Yirminci yüzyılın sonu, hızlı ve radikal değişimlerin yaşandığı bir dönem olarak hatırlanmalıdır. Ekonomik politikalardan kültürel ve toplumsal hayata kadar birçok farklı gelişmeye tanık olunmuştur. Bu dönemde bir yandan Doğu Bloku’nun yıkılmasıyla liberal politikalar ile serbest piyasa ekonomisine geçiş sağlanırken diğer yandan küreselleşme süreci yeni bir gündem yaratmıştır. Öyle ki, bilgisayar ve iletişim teknolojilerindeki ilerlemeler küreselleşmeyi hızlandıran önemli bir itici güç olmuştur.

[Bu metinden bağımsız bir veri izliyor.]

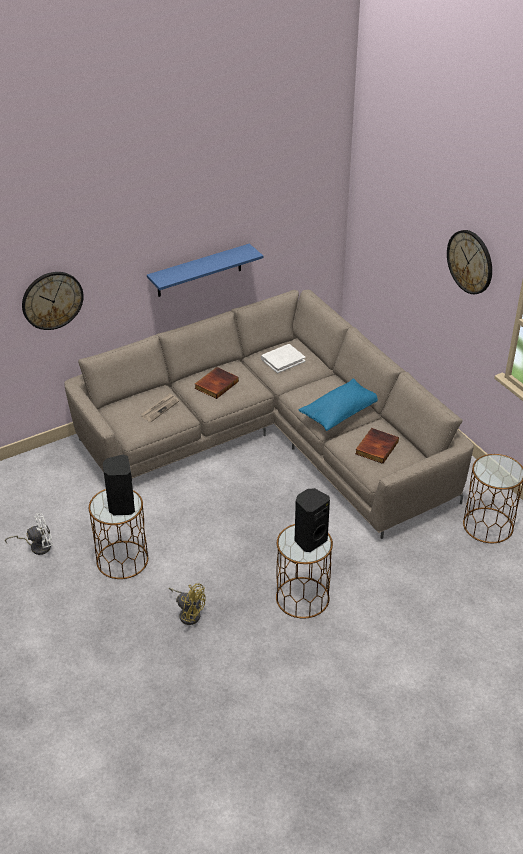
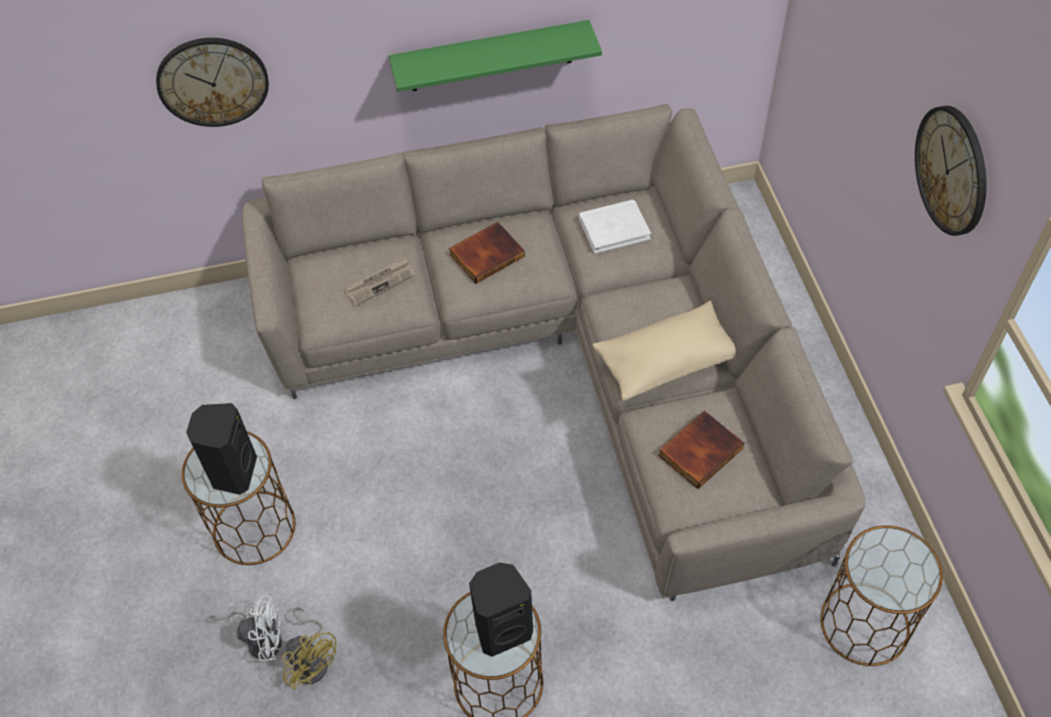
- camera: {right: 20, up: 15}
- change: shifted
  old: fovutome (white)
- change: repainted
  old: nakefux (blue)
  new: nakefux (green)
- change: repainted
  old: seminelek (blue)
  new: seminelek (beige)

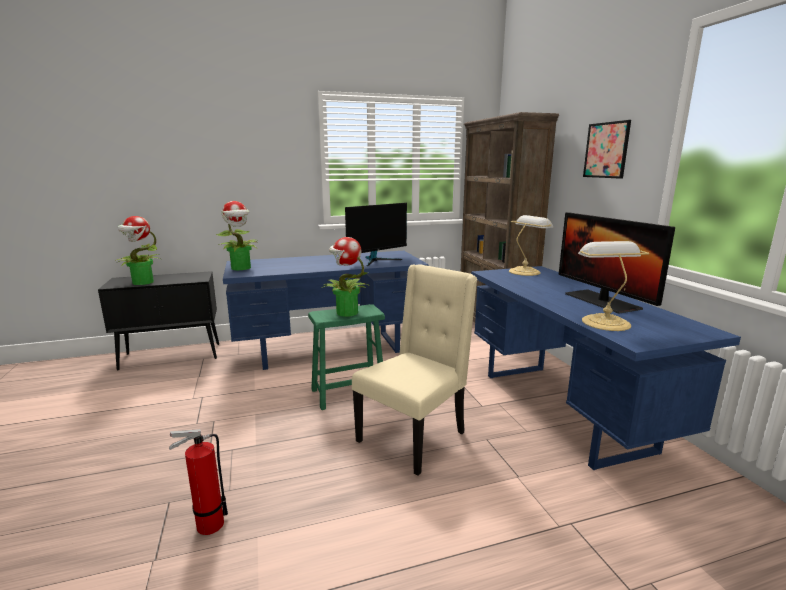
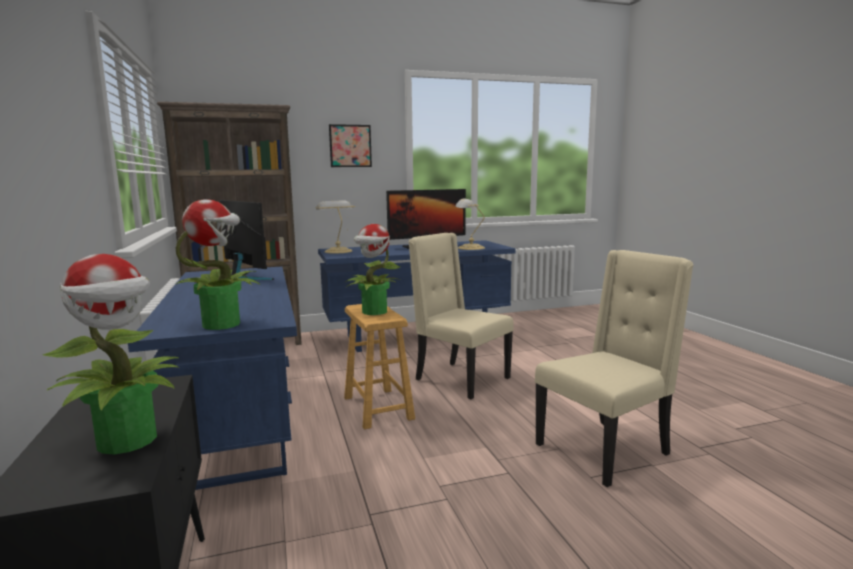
- camera: {right: -90, up: -5}
- change: repainted
  old: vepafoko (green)
  new: vepafoko (brown)
- change: swapped
  old: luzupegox
  new: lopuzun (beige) (no. 2 from left)

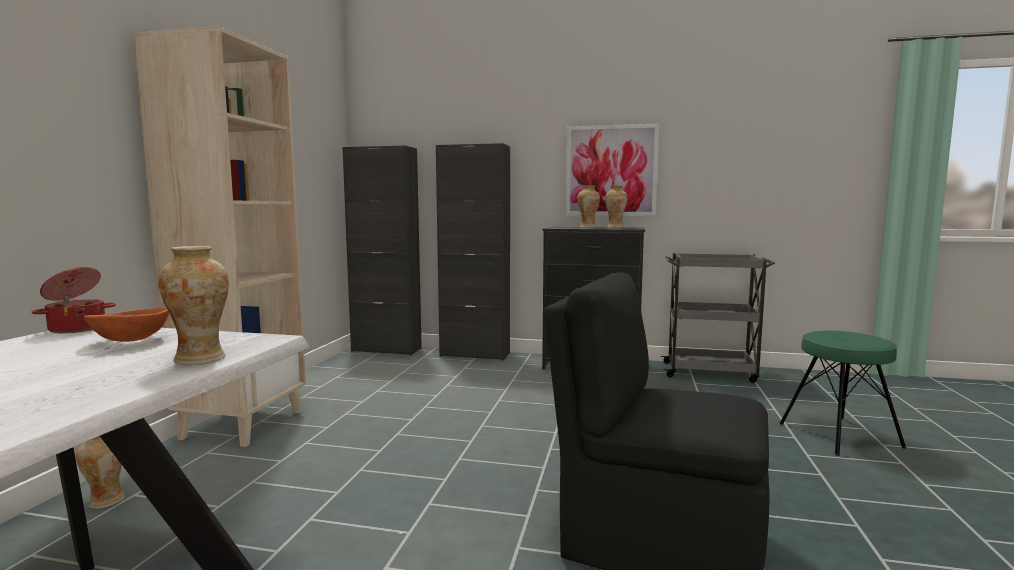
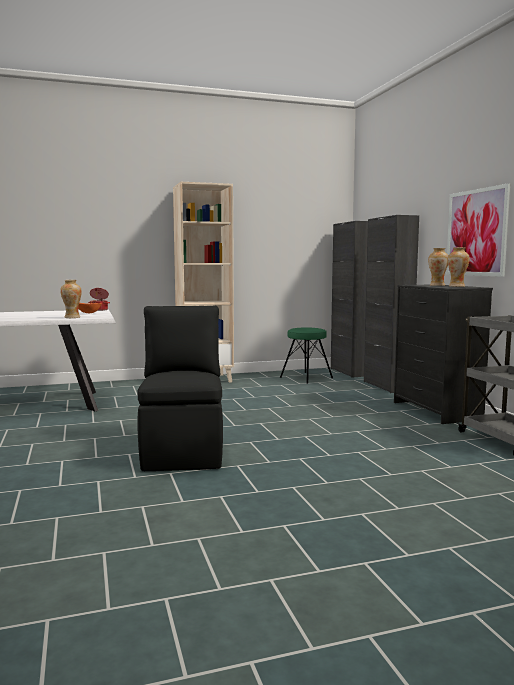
- camera: {right: 60, up: 0}
- change: shifted
  old: vepafoko (green)
- change: gone
  old: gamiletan (no. 1 from left)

Teknolojide yaşanan gelişmeler, online bankacılık ve tele alışveriş gibi yenilikleri beraberinde getirirken dünya da internet, e-ticaret ve e-devlet gibi uygulamalarla dijital bir platformun içine hızla dahil olmuştur. Dijital dünyanın öncüsü olan bilgi teknolojileri sayesinde yayılan iletişim ağlarının küresel ölçekte gelişmesiyle “bilgi ekonomisi” olarak nitelendirilen yeni ekonomi, bir diğer adıyla “dijital ekonomi” kavramı ortaya çıkmıştır.

Dijital ekonomi sürecinde her türlü yazı, ses, görüntü ve bilgi, bilgisayar ağları aracılığıyla son derece hızlı ve düşük maliyetle aktarılabilmekte, insanlar yalnızca bir tıklamayla kıtalar arası bilgi paylaşımı yapabilmekte ve operasyonel işlemlerini gerçekleştirebilmektedir.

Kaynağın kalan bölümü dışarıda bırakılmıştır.